At that point, light is cast on the cancerous cells where the radiation will hopefully kill the cancer without destroying properly-functioning cells.
Unlike more strenuous treatments such as surgery, PDT is often an outpatient procedure.
It does mirror other procedures in that it is often used in parallel with other treatments. In fact, PDT was recently found to be increasingly effective when paired with lung-sparing surgery, if the patient qualifies for the treatments.
Cryotherapy, also referred to as cryoablation, or cryosurgery in surgical instances, is a relatively new procedure for treatment on internal organs. It involves the process of using extremely cold temperatures to freeze and destroy diseased and cancerous tissue and cells.
Liquid nitrogen or argon gas is inserted into the diseased cells through an thin applicator. Imaging technology is used to guide physicians to the target treatment site, often using ultrasound, CT scans and MRIs.
According to medical standards, cryotherapy is often considered minimally invasive, but that is because it is more commonly seen with skin cancers and related external conditions. Researchers are experimenting more frequently with its effectiveness with lung cancer, mesothelioma and similar diseases.
The long-term viability of cryotherapy for mesothelioma will likely not be evident for years to come but researchers have not ruled this treatment out as a breakthrough potential for the rare yet aggressive asbestos cancer.
Targeted therapy is the use of specific agents to attack particular functions within mesothelioma cancer cells. Researchers have spent a significant portion of the last few years experimenting with new agents, including Gefitin, histone deacetylase inhibitors and antiangiogenic agents and many others.
A 2011 report in Cancer Chemotherapy and Pharmacology highlighted a study by Danish scientists who analyzed 32 different clinical trials involving 17 unique targeted therapies of differing effectiveness.

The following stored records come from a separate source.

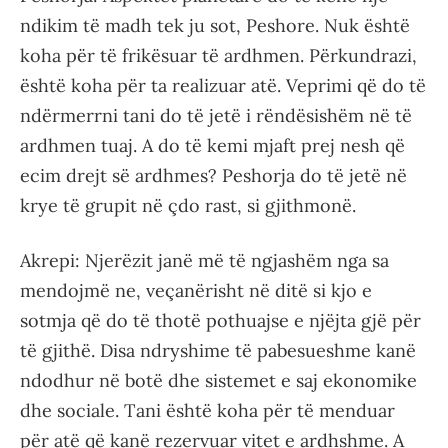
ndikim të madh tek ju sot, Peshore. Nuk është
koha për të frikësuar të ardhmen. Përkundrazi,
është koha për ta realizuar atë. Veprimi që do të
ndërmerrni tani do të jetë i rëndësishëm në të
ardhmen tuaj. A do të kemi mjaft prej nesh që
ecim drejt së ardhmes? Peshorja do të jetë në
krye të grupit në çdo rast, si gjithmonë.
Akrepi: Njerëzit janë më të ngjashëm nga sa
mendojmë ne, veçanërisht në ditë si kjo e
sotmja që do të thotë pothuajse e njëjta gjë për
të gjithë. Disa ndryshime të pabesueshme kanë
ndodhur në botë dhe sistemet e saj ekonomike
dhe sociale. Tani është koha për të menduar
për atë që kanë rezervuar vitet e ardhshme. A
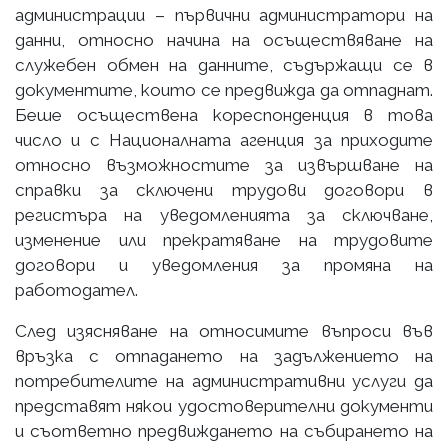
администрации – първични администратори на
данни, относно начина на осъществяване на
служебен обмен на данните, съдържащи се в
документите, които се предвижда да отпаднат.
Беше осъществена кореспонденция в това
число и с Националната агенция за приходите
относно възможностите за извършване на
справки за сключени трудови договори в
регистъра на уведомленията за сключване,
изменение или прекратяване на трудовите
договори и уведомления за промяна на
работодател.
След изясняване на относимите въпроси във
връзка с отпадането на задължението на
потребителите на административни услуги да
представят някои удостоверителни документи
и съответно предвиждането на събирането на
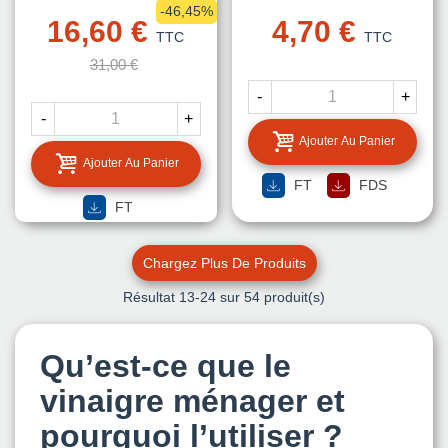
-46,45%
16,60 €
4,70 €
TTC
TTC
31,00 €
-
+
-
+
Ajouter Au Panier
Ajouter Au Panier
FT
FDS
FT
Chargez Plus De Produits
Résultat
13
-24 sur 54 produit(s)
Qu’est-ce que le
vinaigre ménager et
pourquoi l’utiliser ?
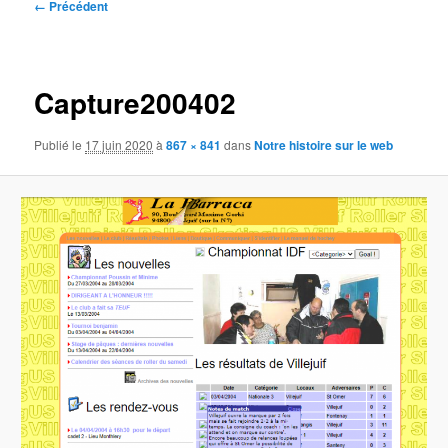
Navigation
← Précédent
des
images
Capture200402
Publié le
17 juin 2020
à
867 × 841
dans
Notre histoire sur le web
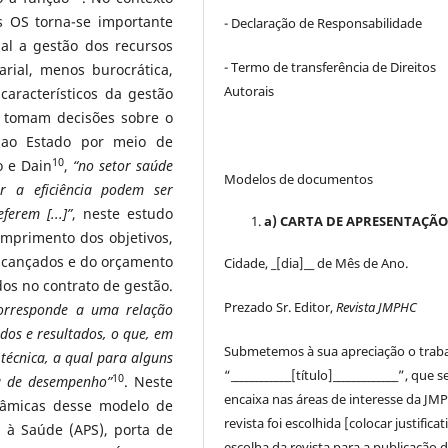
s OS torna-se importante
- Declaração de Responsabilidade
al a gestão dos recursos
- Termo de transferência de Direitos
rial, menos burocrática,
Autorais
aracterísticos da gestão
es tomam decisões sobre o
 ao Estado por meio de
10
 e Dain
,
“no setor saúde
Modelos de documentos
ar a eficiência podem ser
erem [...]”
, neste estudo
a) CARTA DE APRESENTAÇÃ
umprimento dos objetivos,
lcançados e do orçamento
Cidade, _[dia]__ de Mês de Ano.
os no contrato de gestão.
Prezado Sr. Editor,
Revista JMPHC
corresponde a uma relação
dos e resultados, o que, em
Submetemos à sua apreciação o trab
 técnica, a qual para alguns
“____________[título]_____________”, que s
10
da de desempenho”
. Neste
encaixa nas áreas de interesse da JM
nâmicas desse modelo de
revista foi escolhida [colocar justificat
a à Saúde (APS), porta de
escolha da revista para a publicação 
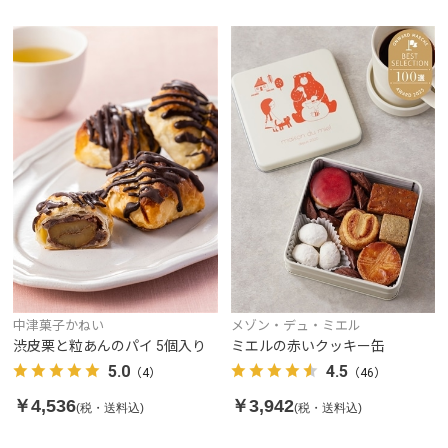
中津菓子かねい
メゾン・デュ・ミエル
渋皮栗と粒あんのパイ 5個入り
ミエルの赤いクッキー缶
5.0
4.5
（4）
（46）
￥4,536
￥3,942
(税・送料込)
(税・送料込)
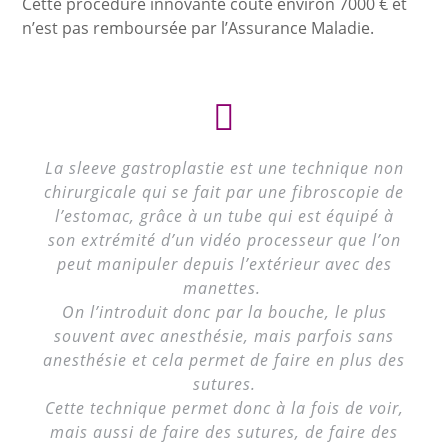
Cette procédure innovante coûte environ 7000 € et
n’est pas remboursée par l’Assurance Maladie.
La sleeve gastroplastie est une technique non
chirurgicale qui se fait par une fibroscopie de
l’estomac, grâce à un tube qui est équipé à
son extrémité d’un vidéo processeur que l’on
peut manipuler depuis l’extérieur avec des
manettes.
On l’introduit donc par la bouche, le plus
souvent avec anesthésie, mais parfois sans
anesthésie et cela permet de faire en plus des
sutures.
Cette technique permet donc à la fois de voir,
mais aussi de faire des sutures, de faire des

The researchers concluded that targeted treatments might be beneficial in achieving disease stabilization, among patients who combine it with chemotherapy. However, they followed up by cautiously stating that none of these targeted treatments are effective enough at this point to substitute standard treatments.
Where Big Pharma is Betting
Large pharmaceutical companies play a significant role in the funding and development of cancer treatments and drugs. As most drugs and treatments begin at the clinical trial stage, this can be a great indicator for understanding where Big Pharma is placing its bets for where they believe the future is.
For example, Bristol-Myers Squibb developed a drug for lung disease that may also work on mesothelioma. The drug, known as BMS-936558, witnessed positive results through the first phases of clinical trials. The company appears to be on the right track in finding some treatment benefit of this drug.
In September of last year, pharmaceutical-giant Merck was developing a drug for mesothelioma known as Zolinza that was in Phase III. Unfortunately, the drug failed. It isn’t yet clear what will be the result of the company’s research.
GlaxoSmithKline may hold the key to mesothelioma even though that wasn’t within the company’s initial intention. GSK previously developed a drug for kidney cancer that is now being analyzed for applications including mesothelioma. Pazopanib, sold under the trade name Votrient, is being tested by oncologists at the Mayo Clinic for effectiveness in the ravaging asbestos cancer.
“We took pazopanib and added it to mesothelioma cells that we had in the lab, and we noticed that pazopanib was very effective at killing these cancer cells,” said Dr. Juan Molina, one of the doctors involved in the study.
According to Molina, the median survival for a mesothelioma patient is between nine and 12 months.
“We were able to show that pazopanib improved survival in our patients by about six months, to 18.6 months.”
When it comes to treating mesothelioma, measuring extra survival time by months is significant.